For services that fall entirely within a single administrative domain, one orchestrator can take responsibility for end-to-end setup of the service. However, many services are not limited to a single domain. For example, imagine enterprise users accessing a cloud service across an SD-WAN, with virtual CPE devices deployed at the WAN edge to protect the enterprise network. This type of end-to-end setup might involve components from three or more different administrative domains. Orchestrating such services requires cooperation between the orchestrators responsible for the different domains.
Traditionally, whenever cooperation is required between entities in different domains that provide the same (or equivalent) functionality, federation is proposed as the solution. Federation refers to pre-arranged peer-to-peer relationships between autonomous entities that allow them to share their information, resources, and functionality via well-defined protocols. When two service providers federate, customers from one provider have access to resources and information from the other provider and vice-versa—within the constraints of the rules established by the federation agreement. Federation typically involves a settlement arrangement that ensures that both parties are compensated appropriately for their respective contributions to the joint relationship.
Federation is an appropriate construct in a legacy world where:
- Services are monolithic: they contain the complete stack of consumer-facing functionality as well as all the necessary supporting components within a single package.
- Services use fixed layering: higher level functionality uses lower-level features through well-defined layer-specific interfaces.
- Services are tied to infrastructure resources: owners of the service features and functionality are also the owners of the physical resources.
However, cloud services tend to be architected differently, which enables a simpler paradigm for coordination between orchestrators as I will show later.
Modern cloud service architectures typically have the following features:
- Built from micro-services: Rather than providing monolithic service functionality, many services are built as micro-services that provide only a small number of primitive features. Larger services are then constructed by composing these micro-services into more sophisticated service behaviors.
- Recursion rather than layering is used as an organizing construct. Rather than accessing features through layer-specific interfaces, functionality is accessed using generic service interfaces that are the same at all layers of the stack. This enables recursion where the same composition process can be repeated at all layers: micro-services are used as components in more feature-rich services that then in turn can be used as components themselves for building even more sophisticated services.
- Features are decoupled from resources. In a virtualized world, the owners of the features and functionality are not necessarily the same as the owners of the physical infrastructure. That means that functionality can be deployed anywhere.
What's important here is that these architectural trends affect not only the services themselves but also the service orchestration process. They allow service orchestrators to use recursive decomposition as a new paradigm for orchestrating services. Using recursive decomposition, the orchestration process starts as before by decomposing top-level services into their lower level components. However, because of recursion, each of these components is a service in its own right that can in turn be decomposed into more fine-grain components. This decomposition process repeats itself until it results in components that can be realized on top of the resources that are available to the orchestrator.

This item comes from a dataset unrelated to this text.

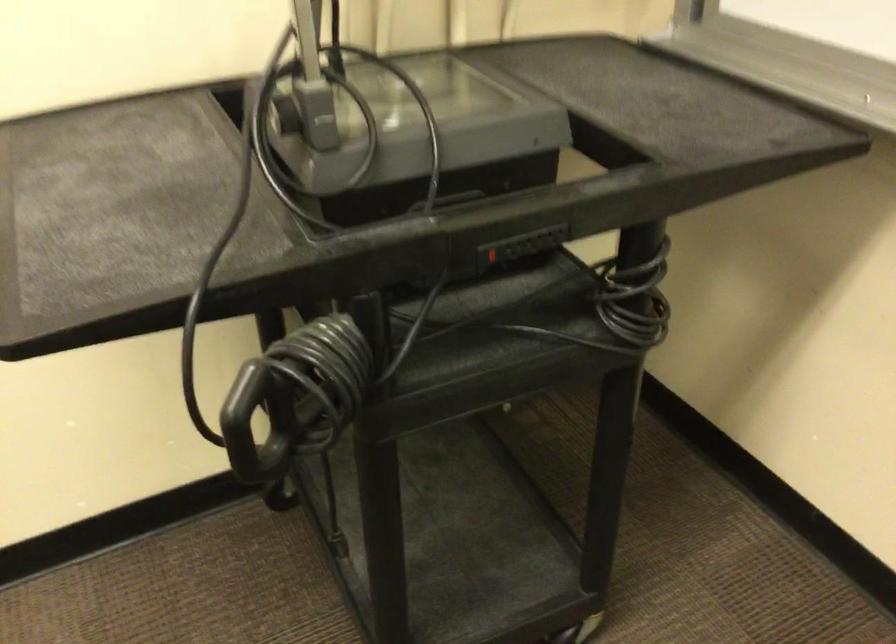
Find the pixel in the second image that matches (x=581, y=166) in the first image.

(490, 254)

The recursive decomposition paradigm has and important implication on the interactions between orchestrators: since components are also services, an orchestrator can decide at each step in the decomposition process whether to manage a component itself, or whether to hand off responsibility for that component to a different orchestrator in a different domain. When responsibility for a component is handed off to a different orchestrator, that orchestrator will in turn use recursive decomposition to deploy that component on its own resources.

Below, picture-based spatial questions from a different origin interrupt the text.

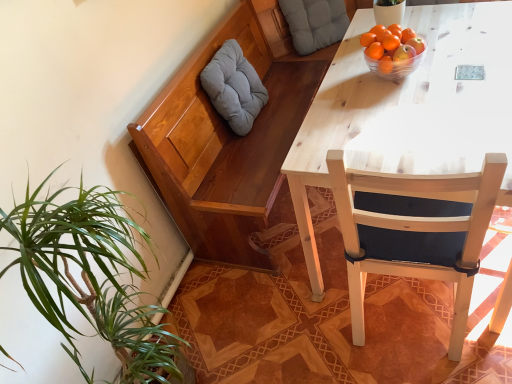
Locate an element on the screen. Image resolution: width=512 pixels, height=384 pixels. orange matte at upper right is located at coordinates (375, 50).

How much space does gray fabric pillow at upper left, positioned as the 2th pillow in top-to-bottom order, occupy vertically?

gray fabric pillow at upper left, positioned as the 2th pillow in top-to-bottom order, is 19.20 inches in height.

What do you see at coordinates (394, 66) in the screenshot? I see `transparent glass bowl at upper right` at bounding box center [394, 66].

Where is `orange matte tangerine at upper right`? orange matte tangerine at upper right is located at coordinates (390, 42).

In the scene shown: Is the position of transparent glass bowl at upper right more distant than that of orange matte at upper right?

No, the depth of transparent glass bowl at upper right is less than that of orange matte at upper right.

Is transparent glass bowl at upper right at the right side of orange matte at upper right?

Correct, you'll find transparent glass bowl at upper right to the right of orange matte at upper right.

How different are the orientations of transparent glass bowl at upper right and orange matte at upper right in degrees?

0.000144 degrees separate the facing orientations of transparent glass bowl at upper right and orange matte at upper right.

Are transparent glass bowl at upper right and orange matte at upper right making contact?

Absolutely, transparent glass bowl at upper right is next to and touching orange matte at upper right.

The height and width of the screenshot is (384, 512). I want to click on tangerine above the transparent glass bowl at upper right (from a real-world perspective), so [390, 42].

Measure the distance between transparent glass bowl at upper right and orange matte tangerine at upper right.

transparent glass bowl at upper right is 3.57 inches from orange matte tangerine at upper right.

In this scenario, the interaction model between cooperating orchestrators is one of delegation rather than federation. We define delegation as the entrustment by one entity of work and/or responsibility to another entity, and the creation of associated accountability for performance. This relationship is similar to a general contractor/sub-contractor relationship. Each service has one master orchestrator that owns the customer relationship and that acts as the general contractor. The master orchestrator may use other orchestrators in a sub-contractor role, but when many subcontractors are involved, it is the responsibility of the master orchestrator to coordinate between them. No direct coordination between the sub-contractors should be necessary.
The main benefit of the delegation paradigm is that delegation relationships are hierarchical rather than peer-to-peer at all levels. This means that the only interfaces required to communicate between orchestrators are their regular consumer/provider interfaces and there is no need for special peer-to-peer federation interfaces and/or protocols.
More importantly, delegation also means that there is no longer a need to set up pairwise business arrangements before service providers can start cooperating. Without any special arrangements in place, one service provider can delegate to another service provider using that service provider’s standard consumer/provider relationship.
The only peer-to-peer relationships that might still exist are at the infrastructure level, where resources from different providers need to be interconnected to enable end-to-end services. However, such connectivity does not require traditional federation relationships since it only serves to create reachability and does not immediately result in resource use. Infrastructure resources can only be used after they have been allocated in the context of services deployed on those resources, and such allocation is done in done in the context of a delegation relationship between the infrastructure provider and another service provider.
In summary, recursive decomposition significantly simplifies the required relationships between service providers, which can only accelerate the adoption of complex multi-domain services.